§ What is asked: Copy the records from the first line through the line that contains "collection date: 1911-07", including that line.

§ Supplied material:
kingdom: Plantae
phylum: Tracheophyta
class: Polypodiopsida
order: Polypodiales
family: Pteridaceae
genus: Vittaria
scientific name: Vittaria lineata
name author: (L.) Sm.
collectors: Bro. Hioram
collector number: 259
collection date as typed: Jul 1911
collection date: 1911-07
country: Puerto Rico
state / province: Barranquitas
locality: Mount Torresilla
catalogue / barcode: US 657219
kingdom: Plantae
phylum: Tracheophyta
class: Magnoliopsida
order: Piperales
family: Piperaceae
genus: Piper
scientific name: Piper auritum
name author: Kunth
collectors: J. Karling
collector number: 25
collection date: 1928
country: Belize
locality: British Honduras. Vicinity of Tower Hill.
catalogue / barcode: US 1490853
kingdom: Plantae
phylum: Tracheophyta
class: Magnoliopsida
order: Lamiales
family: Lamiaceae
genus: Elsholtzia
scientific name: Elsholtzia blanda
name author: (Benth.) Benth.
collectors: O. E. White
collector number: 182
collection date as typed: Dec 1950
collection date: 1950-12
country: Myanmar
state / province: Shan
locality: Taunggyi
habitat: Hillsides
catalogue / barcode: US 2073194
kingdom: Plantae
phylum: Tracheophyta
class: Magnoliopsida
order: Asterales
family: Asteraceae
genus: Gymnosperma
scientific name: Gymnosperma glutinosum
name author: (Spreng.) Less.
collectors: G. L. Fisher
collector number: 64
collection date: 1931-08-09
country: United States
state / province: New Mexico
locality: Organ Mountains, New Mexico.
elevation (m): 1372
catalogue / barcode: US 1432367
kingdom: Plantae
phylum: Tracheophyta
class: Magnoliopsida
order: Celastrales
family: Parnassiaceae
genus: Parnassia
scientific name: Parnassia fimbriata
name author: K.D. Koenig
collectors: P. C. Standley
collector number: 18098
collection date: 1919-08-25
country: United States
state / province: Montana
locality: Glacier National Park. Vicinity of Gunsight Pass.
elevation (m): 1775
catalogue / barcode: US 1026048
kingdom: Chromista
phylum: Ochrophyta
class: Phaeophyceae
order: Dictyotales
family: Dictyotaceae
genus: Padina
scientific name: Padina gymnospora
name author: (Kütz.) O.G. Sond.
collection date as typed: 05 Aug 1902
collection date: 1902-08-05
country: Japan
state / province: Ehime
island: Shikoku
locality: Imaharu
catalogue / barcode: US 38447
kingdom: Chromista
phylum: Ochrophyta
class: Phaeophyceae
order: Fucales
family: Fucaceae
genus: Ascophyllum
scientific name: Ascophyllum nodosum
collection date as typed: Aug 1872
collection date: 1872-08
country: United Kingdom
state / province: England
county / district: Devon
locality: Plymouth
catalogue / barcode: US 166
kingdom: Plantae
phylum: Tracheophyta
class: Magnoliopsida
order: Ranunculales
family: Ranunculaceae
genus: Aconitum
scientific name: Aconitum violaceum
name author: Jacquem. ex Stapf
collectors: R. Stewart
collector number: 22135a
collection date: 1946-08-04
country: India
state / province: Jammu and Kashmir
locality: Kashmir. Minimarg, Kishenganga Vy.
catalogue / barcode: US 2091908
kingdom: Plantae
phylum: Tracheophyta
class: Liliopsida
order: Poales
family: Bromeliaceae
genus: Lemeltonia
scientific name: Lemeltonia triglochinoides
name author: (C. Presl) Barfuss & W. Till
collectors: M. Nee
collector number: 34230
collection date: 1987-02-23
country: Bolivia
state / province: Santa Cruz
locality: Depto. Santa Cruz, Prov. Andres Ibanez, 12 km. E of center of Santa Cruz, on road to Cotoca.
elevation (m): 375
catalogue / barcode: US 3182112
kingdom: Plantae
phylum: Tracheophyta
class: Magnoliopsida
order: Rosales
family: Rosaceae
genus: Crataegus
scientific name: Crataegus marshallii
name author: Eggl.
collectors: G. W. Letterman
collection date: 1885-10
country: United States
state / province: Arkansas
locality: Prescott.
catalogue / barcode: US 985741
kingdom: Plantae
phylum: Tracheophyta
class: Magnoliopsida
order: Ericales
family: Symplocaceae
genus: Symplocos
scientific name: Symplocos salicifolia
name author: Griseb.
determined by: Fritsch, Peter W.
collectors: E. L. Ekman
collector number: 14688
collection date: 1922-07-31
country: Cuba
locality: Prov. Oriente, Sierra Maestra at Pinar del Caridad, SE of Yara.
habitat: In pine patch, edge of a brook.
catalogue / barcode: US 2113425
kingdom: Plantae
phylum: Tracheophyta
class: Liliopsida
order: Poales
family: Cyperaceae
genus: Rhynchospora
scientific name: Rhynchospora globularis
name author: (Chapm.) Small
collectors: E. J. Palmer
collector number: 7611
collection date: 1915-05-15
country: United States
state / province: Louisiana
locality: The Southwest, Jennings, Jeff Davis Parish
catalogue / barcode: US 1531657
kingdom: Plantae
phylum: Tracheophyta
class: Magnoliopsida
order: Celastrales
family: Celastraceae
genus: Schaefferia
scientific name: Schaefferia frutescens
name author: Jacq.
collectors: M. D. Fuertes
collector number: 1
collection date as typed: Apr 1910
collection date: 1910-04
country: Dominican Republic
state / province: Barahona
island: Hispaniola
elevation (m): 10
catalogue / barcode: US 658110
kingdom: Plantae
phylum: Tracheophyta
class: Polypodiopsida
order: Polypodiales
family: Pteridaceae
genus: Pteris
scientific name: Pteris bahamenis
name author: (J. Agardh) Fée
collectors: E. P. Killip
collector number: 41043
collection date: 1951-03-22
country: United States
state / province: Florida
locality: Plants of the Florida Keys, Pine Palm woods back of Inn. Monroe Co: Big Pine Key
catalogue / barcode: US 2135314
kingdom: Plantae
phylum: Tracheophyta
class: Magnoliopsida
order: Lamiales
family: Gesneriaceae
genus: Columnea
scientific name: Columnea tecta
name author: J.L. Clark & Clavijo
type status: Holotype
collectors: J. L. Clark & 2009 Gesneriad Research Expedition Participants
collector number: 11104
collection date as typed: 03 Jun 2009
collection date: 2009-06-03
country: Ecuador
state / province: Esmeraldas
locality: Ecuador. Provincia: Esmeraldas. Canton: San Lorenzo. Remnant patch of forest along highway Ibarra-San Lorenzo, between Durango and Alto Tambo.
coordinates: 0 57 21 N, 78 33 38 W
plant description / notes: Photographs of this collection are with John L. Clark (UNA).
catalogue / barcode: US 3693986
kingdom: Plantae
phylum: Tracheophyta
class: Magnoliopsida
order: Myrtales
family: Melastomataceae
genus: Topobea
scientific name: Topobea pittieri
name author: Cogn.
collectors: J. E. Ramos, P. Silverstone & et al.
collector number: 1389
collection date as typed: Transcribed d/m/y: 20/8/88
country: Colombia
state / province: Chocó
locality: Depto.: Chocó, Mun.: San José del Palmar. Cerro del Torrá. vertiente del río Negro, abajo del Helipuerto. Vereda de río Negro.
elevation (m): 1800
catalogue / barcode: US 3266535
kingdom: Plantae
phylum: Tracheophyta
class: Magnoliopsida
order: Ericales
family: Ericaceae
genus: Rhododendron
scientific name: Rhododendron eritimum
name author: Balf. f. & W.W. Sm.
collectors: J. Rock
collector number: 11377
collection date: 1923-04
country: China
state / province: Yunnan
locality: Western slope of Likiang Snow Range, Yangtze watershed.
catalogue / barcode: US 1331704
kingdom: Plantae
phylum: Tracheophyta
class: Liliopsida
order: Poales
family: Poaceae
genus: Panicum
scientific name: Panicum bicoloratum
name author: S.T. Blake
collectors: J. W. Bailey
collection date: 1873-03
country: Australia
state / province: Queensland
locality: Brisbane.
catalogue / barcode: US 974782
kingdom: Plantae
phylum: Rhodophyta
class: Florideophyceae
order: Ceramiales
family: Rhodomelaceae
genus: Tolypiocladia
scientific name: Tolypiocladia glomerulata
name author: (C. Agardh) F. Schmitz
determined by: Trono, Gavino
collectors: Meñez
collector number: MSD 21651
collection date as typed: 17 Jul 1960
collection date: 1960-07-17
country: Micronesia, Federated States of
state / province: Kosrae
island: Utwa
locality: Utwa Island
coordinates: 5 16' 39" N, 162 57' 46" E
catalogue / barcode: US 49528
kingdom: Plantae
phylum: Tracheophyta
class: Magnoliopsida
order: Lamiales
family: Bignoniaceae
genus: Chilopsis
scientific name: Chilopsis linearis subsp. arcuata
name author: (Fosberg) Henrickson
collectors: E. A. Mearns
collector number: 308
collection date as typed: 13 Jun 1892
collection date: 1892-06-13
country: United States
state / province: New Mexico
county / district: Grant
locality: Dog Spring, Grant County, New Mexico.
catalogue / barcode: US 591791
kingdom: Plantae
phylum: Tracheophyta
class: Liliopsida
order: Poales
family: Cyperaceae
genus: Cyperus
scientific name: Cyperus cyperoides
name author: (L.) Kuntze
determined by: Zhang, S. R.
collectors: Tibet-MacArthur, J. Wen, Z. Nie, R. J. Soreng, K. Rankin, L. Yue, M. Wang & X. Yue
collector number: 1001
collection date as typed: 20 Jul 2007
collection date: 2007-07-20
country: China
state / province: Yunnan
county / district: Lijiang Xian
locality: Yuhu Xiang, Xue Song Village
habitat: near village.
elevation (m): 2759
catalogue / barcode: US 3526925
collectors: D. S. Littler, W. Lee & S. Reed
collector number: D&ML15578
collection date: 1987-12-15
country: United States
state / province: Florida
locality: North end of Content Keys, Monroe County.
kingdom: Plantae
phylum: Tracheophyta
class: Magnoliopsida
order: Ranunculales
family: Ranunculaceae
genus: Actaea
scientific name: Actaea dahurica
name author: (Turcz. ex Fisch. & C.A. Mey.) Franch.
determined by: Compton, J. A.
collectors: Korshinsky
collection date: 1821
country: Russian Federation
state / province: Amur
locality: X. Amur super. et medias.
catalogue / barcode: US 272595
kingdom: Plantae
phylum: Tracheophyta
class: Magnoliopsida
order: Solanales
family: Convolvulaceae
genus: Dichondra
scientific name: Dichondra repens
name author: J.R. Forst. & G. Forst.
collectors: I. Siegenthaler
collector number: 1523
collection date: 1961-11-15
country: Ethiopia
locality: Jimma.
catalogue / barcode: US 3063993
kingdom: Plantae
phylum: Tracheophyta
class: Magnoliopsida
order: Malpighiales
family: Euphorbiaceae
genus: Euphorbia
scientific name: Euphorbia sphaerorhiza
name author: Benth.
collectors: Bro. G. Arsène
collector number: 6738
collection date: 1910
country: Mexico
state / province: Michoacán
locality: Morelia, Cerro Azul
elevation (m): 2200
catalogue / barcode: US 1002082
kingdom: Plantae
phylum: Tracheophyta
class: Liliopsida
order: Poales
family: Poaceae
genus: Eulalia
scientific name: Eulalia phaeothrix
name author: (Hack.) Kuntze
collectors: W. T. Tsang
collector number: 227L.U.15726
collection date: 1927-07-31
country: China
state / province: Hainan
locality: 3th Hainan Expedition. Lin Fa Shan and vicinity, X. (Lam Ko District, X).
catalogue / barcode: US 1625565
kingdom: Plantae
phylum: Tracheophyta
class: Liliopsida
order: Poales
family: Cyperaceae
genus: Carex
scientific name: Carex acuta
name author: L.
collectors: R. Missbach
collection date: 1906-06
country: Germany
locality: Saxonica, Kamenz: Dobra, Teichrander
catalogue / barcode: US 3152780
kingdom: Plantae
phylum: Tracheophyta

§ Written answer:
kingdom: Plantae
phylum: Tracheophyta
class: Polypodiopsida
order: Polypodiales
family: Pteridaceae
genus: Vittaria
scientific name: Vittaria lineata
name author: (L.) Sm.
collectors: Bro. Hioram
collector number: 259
collection date as typed: Jul 1911
collection date: 1911-07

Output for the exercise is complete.